▸ EXERCISE DIRECTIONS
Below is a set of entries; copy all of them exactly.

··· SUPPLIED MATERIAL

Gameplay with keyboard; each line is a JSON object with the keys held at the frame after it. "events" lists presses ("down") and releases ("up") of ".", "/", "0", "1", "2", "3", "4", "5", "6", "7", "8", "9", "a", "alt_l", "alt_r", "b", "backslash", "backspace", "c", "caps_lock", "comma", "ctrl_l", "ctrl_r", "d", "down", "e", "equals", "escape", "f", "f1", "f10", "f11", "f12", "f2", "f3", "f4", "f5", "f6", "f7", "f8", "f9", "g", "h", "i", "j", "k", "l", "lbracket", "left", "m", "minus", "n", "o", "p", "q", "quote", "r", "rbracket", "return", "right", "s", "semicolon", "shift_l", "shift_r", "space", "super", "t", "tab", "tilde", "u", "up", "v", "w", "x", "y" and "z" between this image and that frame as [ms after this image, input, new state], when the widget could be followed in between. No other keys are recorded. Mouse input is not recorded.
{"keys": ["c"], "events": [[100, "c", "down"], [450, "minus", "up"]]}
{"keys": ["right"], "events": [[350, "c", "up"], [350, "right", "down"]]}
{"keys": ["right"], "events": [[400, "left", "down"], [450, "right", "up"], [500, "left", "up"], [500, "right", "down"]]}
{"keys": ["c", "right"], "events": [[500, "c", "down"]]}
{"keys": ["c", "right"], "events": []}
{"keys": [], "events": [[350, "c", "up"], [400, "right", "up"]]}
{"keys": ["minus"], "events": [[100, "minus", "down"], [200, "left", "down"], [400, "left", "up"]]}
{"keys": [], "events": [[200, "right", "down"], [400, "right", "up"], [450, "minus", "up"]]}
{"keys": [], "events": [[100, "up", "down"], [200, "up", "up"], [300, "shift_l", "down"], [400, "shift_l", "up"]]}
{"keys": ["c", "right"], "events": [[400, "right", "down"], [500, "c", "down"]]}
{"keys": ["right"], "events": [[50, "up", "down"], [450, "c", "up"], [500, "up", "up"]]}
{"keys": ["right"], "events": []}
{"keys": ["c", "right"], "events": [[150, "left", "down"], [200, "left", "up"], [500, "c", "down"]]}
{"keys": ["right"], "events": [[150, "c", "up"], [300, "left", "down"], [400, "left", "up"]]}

······

▸ ANSWER SECTION
Gameplay with keyboard; each line is a JSON object with the keys held at the frame after it. "events" lists presses ("down") and releases ("up") of ".", "/", "0", "1", "2", "3", "4", "5", "6", "7", "8", "9", "a", "alt_l", "alt_r", "b", "backslash", "backspace", "c", "caps_lock", "comma", "ctrl_l", "ctrl_r", "d", "down", "e", "equals", "escape", "f", "f1", "f10", "f11", "f12", "f2", "f3", "f4", "f5", "f6", "f7", "f8", "f9", "g", "h", "i", "j", "k", "l", "lbracket", "left", "m", "minus", "n", "o", "p", "q", "quote", "r", "rbracket", "return", "right", "s", "semicolon", "shift_l", "shift_r", "space", "super", "t", "tab", "tilde", "u", "up", "v", "w", "x", "y" and "z" between this image and that frame as [ms after this image, input, new state], when the widget could be followed in between. No other keys are recorded. Mouse input is not recorded.
{"keys": ["c"], "events": [[100, "c", "down"], [450, "minus", "up"]]}
{"keys": ["right"], "events": [[350, "c", "up"], [350, "right", "down"]]}
{"keys": ["right"], "events": [[400, "left", "down"], [450, "right", "up"], [500, "left", "up"], [500, "right", "down"]]}
{"keys": ["c", "right"], "events": [[500, "c", "down"]]}
{"keys": ["c", "right"], "events": []}
{"keys": [], "events": [[350, "c", "up"], [400, "right", "up"]]}
{"keys": ["minus"], "events": [[100, "minus", "down"], [200, "left", "down"], [400, "left", "up"]]}
{"keys": [], "events": [[200, "right", "down"], [400, "right", "up"], [450, "minus", "up"]]}
{"keys": [], "events": [[100, "up", "down"], [200, "up", "up"], [300, "shift_l", "down"], [400, "shift_l", "up"]]}
{"keys": ["c", "right"], "events": [[400, "right", "down"], [500, "c", "down"]]}
{"keys": ["right"], "events": [[50, "up", "down"], [450, "c", "up"], [500, "up", "up"]]}
{"keys": ["right"], "events": []}
{"keys": ["c", "right"], "events": [[150, "left", "down"], [200, "left", "up"], [500, "c", "down"]]}
{"keys": ["right"], "events": [[150, "c", "up"], [300, "left", "down"], [400, "left", "up"]]}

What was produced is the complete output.